───── GIVEN DATA ─────
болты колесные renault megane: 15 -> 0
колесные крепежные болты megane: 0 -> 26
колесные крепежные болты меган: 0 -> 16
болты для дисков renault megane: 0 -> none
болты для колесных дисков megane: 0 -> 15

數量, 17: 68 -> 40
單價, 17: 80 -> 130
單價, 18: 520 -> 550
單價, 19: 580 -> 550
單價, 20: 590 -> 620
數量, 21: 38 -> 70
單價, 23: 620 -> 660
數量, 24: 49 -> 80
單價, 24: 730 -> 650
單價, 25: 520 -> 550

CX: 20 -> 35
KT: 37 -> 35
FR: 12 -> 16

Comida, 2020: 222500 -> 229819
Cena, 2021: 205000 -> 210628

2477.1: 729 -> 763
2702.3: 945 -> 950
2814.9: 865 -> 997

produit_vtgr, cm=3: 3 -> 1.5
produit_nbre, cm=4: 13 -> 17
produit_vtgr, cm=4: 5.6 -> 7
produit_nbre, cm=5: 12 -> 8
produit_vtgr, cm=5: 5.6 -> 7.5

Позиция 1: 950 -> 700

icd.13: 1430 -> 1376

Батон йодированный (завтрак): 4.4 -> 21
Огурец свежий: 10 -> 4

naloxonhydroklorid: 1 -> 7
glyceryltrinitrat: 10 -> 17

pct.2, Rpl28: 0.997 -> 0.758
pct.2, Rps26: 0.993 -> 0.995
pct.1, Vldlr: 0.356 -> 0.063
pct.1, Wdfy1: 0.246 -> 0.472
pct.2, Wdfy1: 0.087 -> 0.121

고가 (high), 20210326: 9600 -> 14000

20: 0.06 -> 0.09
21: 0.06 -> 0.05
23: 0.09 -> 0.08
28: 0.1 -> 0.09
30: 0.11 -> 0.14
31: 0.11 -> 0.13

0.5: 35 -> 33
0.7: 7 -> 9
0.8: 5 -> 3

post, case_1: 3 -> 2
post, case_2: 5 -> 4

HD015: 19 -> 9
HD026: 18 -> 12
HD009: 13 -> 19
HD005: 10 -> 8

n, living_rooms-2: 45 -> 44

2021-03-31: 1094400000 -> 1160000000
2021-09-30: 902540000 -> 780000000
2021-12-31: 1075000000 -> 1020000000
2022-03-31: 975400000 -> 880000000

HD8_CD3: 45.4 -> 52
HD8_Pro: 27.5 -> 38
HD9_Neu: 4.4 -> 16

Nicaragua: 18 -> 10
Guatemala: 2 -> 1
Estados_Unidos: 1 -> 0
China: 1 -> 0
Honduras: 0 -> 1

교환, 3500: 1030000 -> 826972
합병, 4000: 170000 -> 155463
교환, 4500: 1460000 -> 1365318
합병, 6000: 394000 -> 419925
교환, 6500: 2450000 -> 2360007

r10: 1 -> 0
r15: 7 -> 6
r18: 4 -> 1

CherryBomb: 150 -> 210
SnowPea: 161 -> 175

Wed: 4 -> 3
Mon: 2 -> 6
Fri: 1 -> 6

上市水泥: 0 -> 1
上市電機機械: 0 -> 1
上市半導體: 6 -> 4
─────
TASK TO CARRY OUT:
Take the line above containing "單價, 18: 520 -> 550", the line containing "r10: 1 -> 0", and all lines in between, and copy them exactly without anything else.

ANSWER BOX:
單價, 18: 520 -> 550
單價, 19: 580 -> 550
單價, 20: 590 -> 620
數量, 21: 38 -> 70
單價, 23: 620 -> 660
數量, 24: 49 -> 80
單價, 24: 730 -> 650
單價, 25: 520 -> 550

CX: 20 -> 35
KT: 37 -> 35
FR: 12 -> 16

Comida, 2020: 222500 -> 229819
Cena, 2021: 205000 -> 210628

2477.1: 729 -> 763
2702.3: 945 -> 950
2814.9: 865 -> 997

produit_vtgr, cm=3: 3 -> 1.5
produit_nbre, cm=4: 13 -> 17
produit_vtgr, cm=4: 5.6 -> 7
produit_nbre, cm=5: 12 -> 8
produit_vtgr, cm=5: 5.6 -> 7.5

Позиция 1: 950 -> 700

icd.13: 1430 -> 1376

Батон йодированный (завтрак): 4.4 -> 21
Огурец свежий: 10 -> 4

naloxonhydroklorid: 1 -> 7
glyceryltrinitrat: 10 -> 17

pct.2, Rpl28: 0.997 -> 0.758
pct.2, Rps26: 0.993 -> 0.995
pct.1, Vldlr: 0.356 -> 0.063
pct.1, Wdfy1: 0.246 -> 0.472
pct.2, Wdfy1: 0.087 -> 0.121

고가 (high), 20210326: 9600 -> 14000

20: 0.06 -> 0.09
21: 0.06 -> 0.05
23: 0.09 -> 0.08
28: 0.1 -> 0.09
30: 0.11 -> 0.14
31: 0.11 -> 0.13

0.5: 35 -> 33
0.7: 7 -> 9
0.8: 5 -> 3

post, case_1: 3 -> 2
post, case_2: 5 -> 4

HD015: 19 -> 9
HD026: 18 -> 12
HD009: 13 -> 19
HD005: 10 -> 8

n, living_rooms-2: 45 -> 44

2021-03-31: 1094400000 -> 1160000000
2021-09-30: 902540000 -> 780000000
2021-12-31: 1075000000 -> 1020000000
2022-03-31: 975400000 -> 880000000

HD8_CD3: 45.4 -> 52
HD8_Pro: 27.5 -> 38
HD9_Neu: 4.4 -> 16

Nicaragua: 18 -> 10
Guatemala: 2 -> 1
Estados_Unidos: 1 -> 0
China: 1 -> 0
Honduras: 0 -> 1

교환, 3500: 1030000 -> 826972
합병, 4000: 170000 -> 155463
교환, 4500: 1460000 -> 1365318
합병, 6000: 394000 -> 419925
교환, 6500: 2450000 -> 2360007

r10: 1 -> 0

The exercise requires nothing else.